Старожилка дома Е.С, вспоминает: «Это же был Четвертый дом Моссовета, и в основном жили здесь старые большевики. Были, конечно, всякие-разные и были смешные. Среди них была одна такая товарищ Мария. Ходила в кепке, мужском пиджаке и юбке, курила. Мы, дети, были твердо уверены, что она гермафродит. Вот эта товарищ Мария во время войны кричала, чтобы в клубе не пускали фильмы, потому что немецкие летчики их услышат и будут бомбить наш дом. <…> Жил здесь Вышинский, лифт у него был собственный, а дочь у него пользовалась общим лифтом. Дочь была уже взрослая и с нами не играла, а вот с дочерью Лихачева, семья которого жила на шестом этаже, мы играли. Валя была такой живой девочкой, но училась, видимо, неважно, кончила 7 классов и поступила потом на какое-то вокальное отделение. Где-то потом пела. Жена у Лихачева была очень красивая, всегда сидела в каком-то белом платке, русская такая красавица».

До войны на девятом этаже жил наркоман, никто не знает, кем он был и откуда брал наркотики, но персонажем был странным, дети его боялись, потом он просто пропал. Был в доме и ростовщик, дикенсовский тип, седой мужчина с галантными манерами, весь дом знал, что он дает деньги в рост. После войны в доме жила переводчица, очень импозантная особа, в свое время бывшая любовницей мексиканского художника Ривера. Эпатажная женщина, она даже в 60 лет продолжала часто ходить в модной матроске, юбочке и берете с помпоном.

В 1930-50-е годы в доме проживало очень много детей, воспитывавшихся исключительно бабками и тётками. Среди осиротевших детей был мальчик-индус Гога Мухарджи. В доме проживала семья индусов, приехавших в СССР по каким-то партийным делам. «Им Ленин в первую зиму, когда они мерзли, дал какие-то шубы на собольем меху.

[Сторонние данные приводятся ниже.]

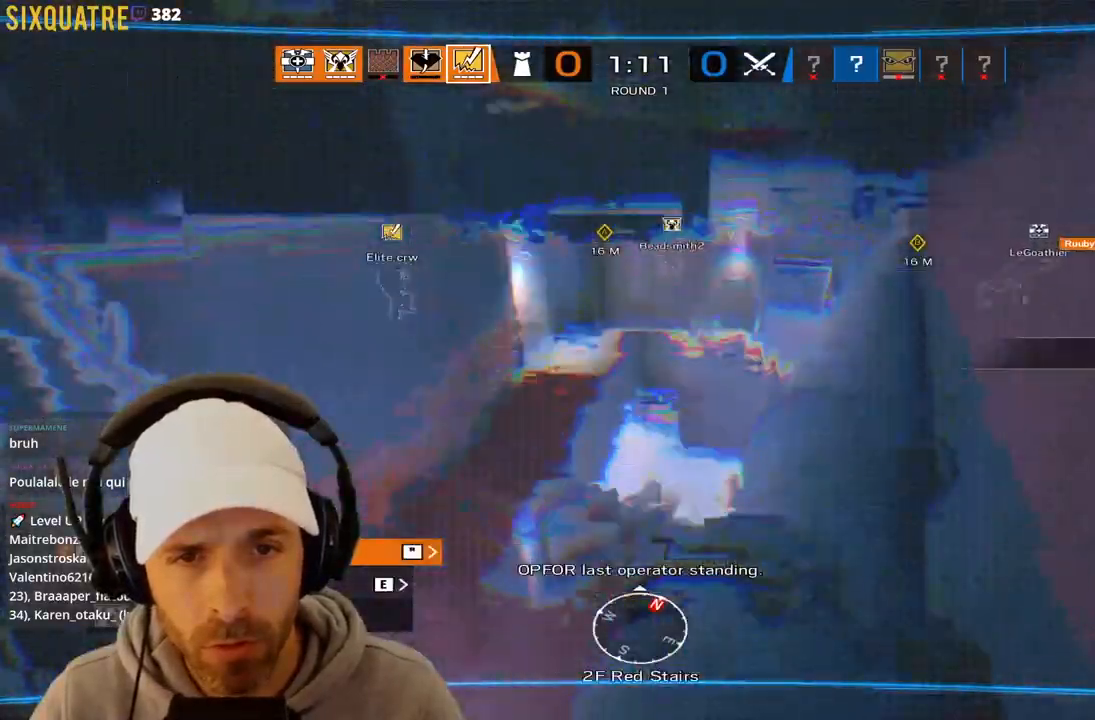
{"keys": [], "events": []}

Видимо, надоело все время подписывать «расстрелять», подписал «выдать». Гога здесь учился в школе, после ареста родителей, он был в 9 классе, его выселили из дома, в какую-то комнатушку, позже он поступил в Геолого-разведочный, его после забрали в армию, у него был отит, но его все равно послали на пост, и он умер от менингита».

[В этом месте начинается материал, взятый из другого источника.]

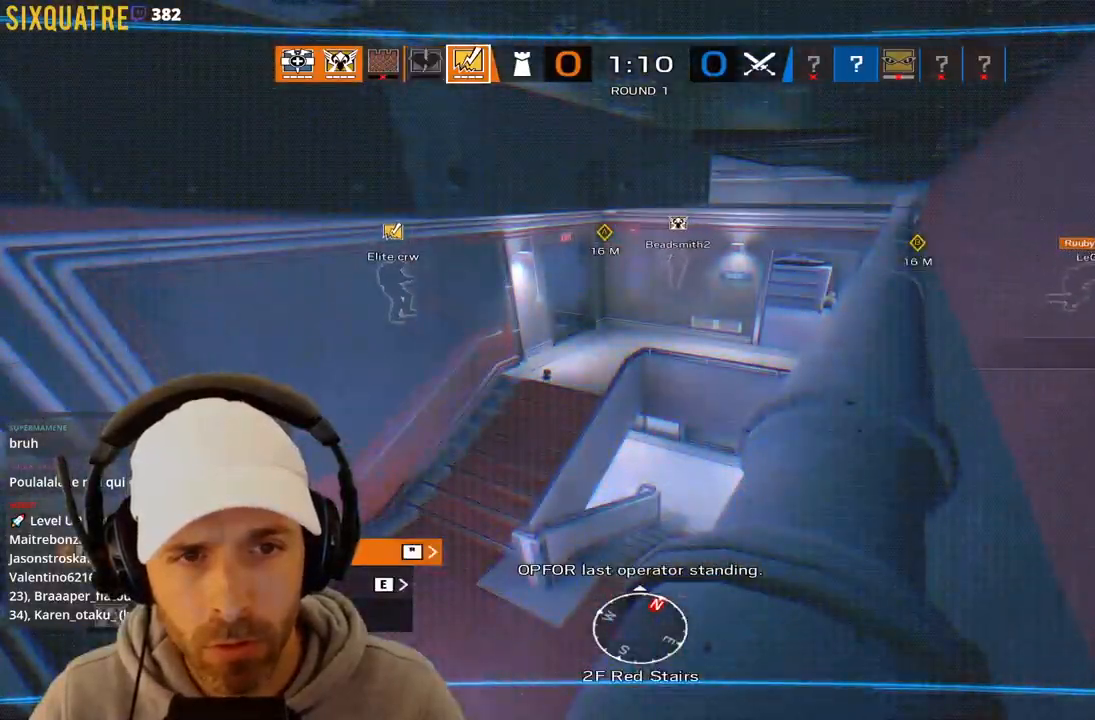
{"keys": ["z"], "events": [[367, "z", "down"]]}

Дети «Чедомоса» 1930-50 годов, в отличие от своих родителей, как раз общались между собой очень активно. Благо места, где можно было поиграть и порезвиться, было предостаточно. Просторные, тянущиеся во всю длину здания коридоры идеально подходили для разных игр, популярны были казаки-разбойники, салки, по коридорам даже катались на велосипедах под громкое возмущение консьержек и уборщиц, занимавших в те годы угловые комнаты каждого этажа и, в отличие от сегодняшних дней, убиравшими на этаже по два раза в день.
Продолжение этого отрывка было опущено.